There is an old expression: live by the sword; die by the sword. In the case of presumptive Republican nominee Donald Trump that may be paraphrased as: live by the media; die by the media.
While not alone in his efforts, David Fahrenthold has done a judicious and tenacious job of documenting Trump’s history of exaggerating (I’m being as kind as possible) his charitable contributions. This is not something unique to this campaign; it appears to date back decades.
Fahrenthold’s work was the catalyst that forced Trump to donate the $1 million he had very publicly pledged to veterans’ groups earlier this campaign. It is no wonder that Trump is feuding with Farenthold’s employer, the Washington Post. Obviously Trump never intended to give away the million.
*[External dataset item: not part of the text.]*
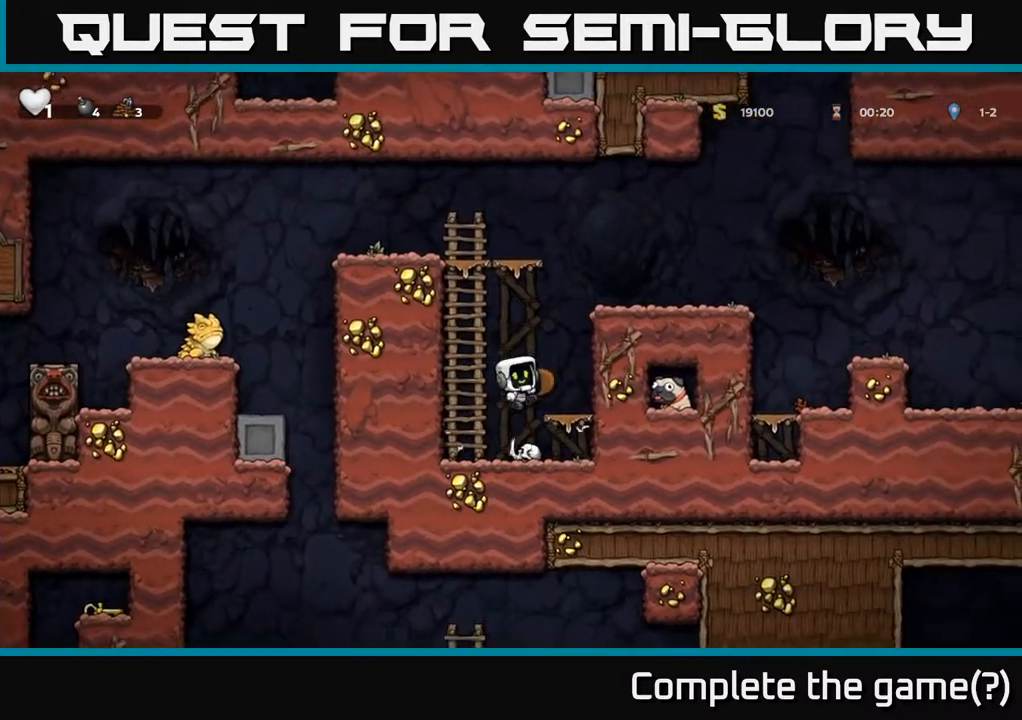
{"buttons": ["A", "X"], "left_stick": "right", "right_stick": "center", "events": [[17, "X", "up"], [67, "left_stick", "left"], [83, "X", "down"], [167, "X", "up"], [183, "left_stick", "right"], [217, "X", "down"], [283, "left_stick", "left"], [300, "X", "up"], [333, "X", "down"], [400, "left_stick", "right"], [417, "X", "up"], [483, "X", "down"]]}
Trump has a history of operating with OP (other people’s) money. There is the case of the Tim Tebow helmet which he donated to charity with great fanfare and much publicity. (The Donald loves publicity!) The only problem is that Trump had purchased the helmet not with his personal money, but with the funds of a charity he had some control over. It’s like me making a donation with your money and basking in the press it brought without crediting you. I don’t think Mr. Trump liked the whole truth that recently was revealed.
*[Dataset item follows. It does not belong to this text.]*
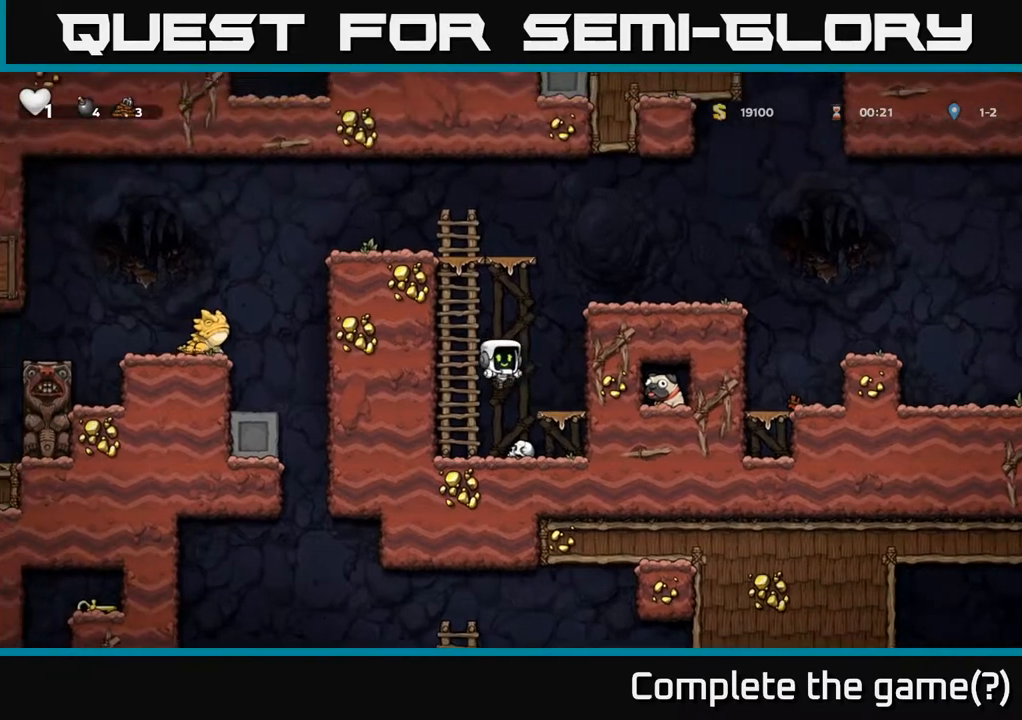
{"buttons": [], "left_stick": "down", "right_stick": "center", "events": [[33, "left_stick", "center"], [417, "left_stick", "right"], [500, "left_stick", "down"]]}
In 2004 Trump bragged to his friend Howard Stern on the latter’s radio show that he was donating the profits from his TV show The Apprentice to charity. He was sure to tell Stern that it was “A lot more than” $1 million. Yet reports show that only $107,000 was donated. Did Trump pocket the other $900,000, or was he grossly overstating the profits? In either event Trump, as usual, was far from completely truthful and recently the press reported it.
In the late 1980’s Trump made a lot of noise about donating the royalties from his book, The Art of the Deal, to charities benefiting the homeless, Vietnam veterans along with AIDS and MS victims. Only 8% of his charitable donations went to those causes; the other 92% went mainly to his alma maters, his children’s schools and social events.
I am of the school of thought that Trump has refused and will continue to refuse to release his tax returns because they will show he is nowhere near as wealthy as he claims to be. There is another school of thought that his main reason is that he does not want the public to know how little he has donated to charity. It would reveal too many stretches of the truth, (I’m being kind again). I’m currently seeking “double enrollment”.
An old political mentor of mine taught me a long time ago not to try and fight the press. The logic was: they buy ink by the barrel and newsprint by the carload. Trump mocked the press to be a sensation too tempting not to cover. It worked well until he insulted too many of them and they decided to pull what I call a Harry Truman on them – they told the truth on him.
This all reminds me of another old saw: liar, liar; pants on fire.